Depuis, c’est l’hécatombe dans le service. « Il y a 19 postes vacants dont 13 dans le bâtiment d’hospitalisation. Nous, on demande des créations de poste. Les équipes ont besoin de souffler, de plus être constamment sous pression pour pouvoir soigner dans des bonnes conditions. Mais nous ne sommes pas sûrs que la direction ait entendu le message. 50 % du personnel est en arrêt ! », précisent Edith Vauclare, du syndicat Sud santé et sociaux 31 et Marie Moulinier, déléguée CGT à la sortie d’une réunion de négociation avec la direction du CHU, ce jeudi après-midi.

Pire encore pour le service : l’absence de médecins. L’hôpital compte sur des médecins étrangers qui viennent six mois dans le service pour leur équivalence et un médecin qui vient une fois par semaine.

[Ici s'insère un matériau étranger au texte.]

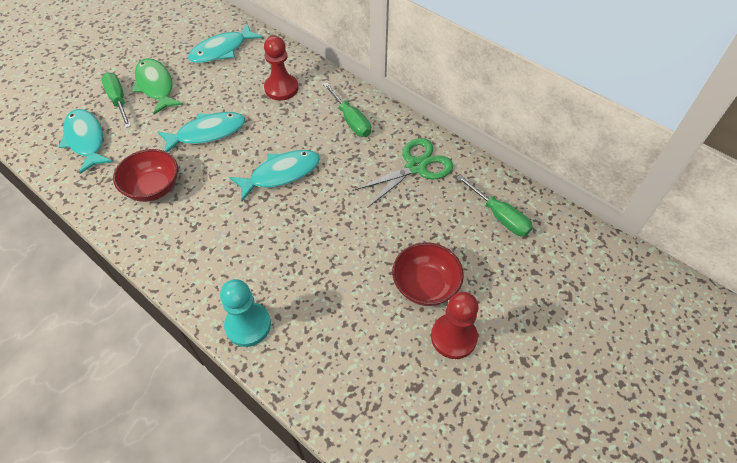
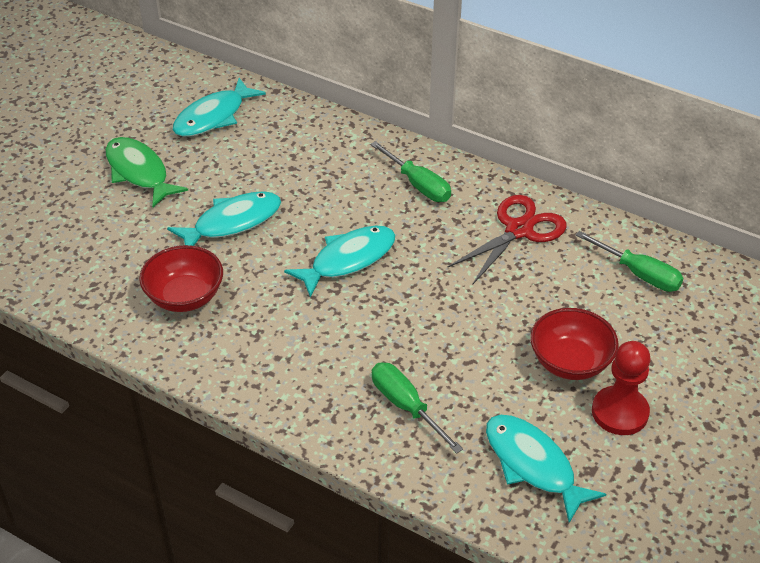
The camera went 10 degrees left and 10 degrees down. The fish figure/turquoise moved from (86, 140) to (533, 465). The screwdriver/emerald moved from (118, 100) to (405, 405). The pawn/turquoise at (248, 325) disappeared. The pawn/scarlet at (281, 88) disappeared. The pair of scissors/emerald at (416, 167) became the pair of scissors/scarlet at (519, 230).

8.000 lits en psychiatrie fermés depuis 2003

Ce cas n’est pas particulier à Toulouse. La psychiatrie publique dans toute la France est à bout de souffle. « Alors que les besoins de prise en charge ont considérablement augmenté ces dernières années, les moyens manquent cruellement : les praticiens sont trop peu nombreux pour assurer une bonne prise en charge des patients face à l’afflux des demandes, les centres médico-psychologiques (CMP) et les hôpitaux psychiatriques sont saturés », déclarait à l’Assemblée nationale le 17 janvier, Emmanuelle Anthoine (LR).

Selon le Collège national des universitaires et psychiatrie (CNUP), en 2023, 13 millions de personnes sont touchés, au moins une fois dans leur vie par des troubles de la santé mentale, soit 1 Français sur 5. Post-Covid, la santé mentale, notamment chez les jeunes, s’est également fortement dégradée avec 20,8 % des 18-24 qui ont été concernés par la dépression en 2021. Plus inquiétant encore, selon une étude de la Direction des études et des statistiques des ministères sociaux (Drees), le taux d’hospitalisation en psychiatrie augmente de 246 % chez les filles de 10-14 ans, de 163 % chez les 15-19 et de 106 % chez les jeunes adultes entre 2020 et 2022.

Dans le même temps, l’hôpital public a perdu 25 % de ses lits d’hospitalisation complète entre 2003 et 2022 en psychiatrie, et la France connaît une baisse des médecins psychiatres préoccupante : 13.344 en 2023 contre 14.272 en 2016 et un quart des psychiatres ont plus de 65 ans, selon le CNUP… Une baisse de l’offre face à une forte augmentation de la demande qui pénalise patients et soignants.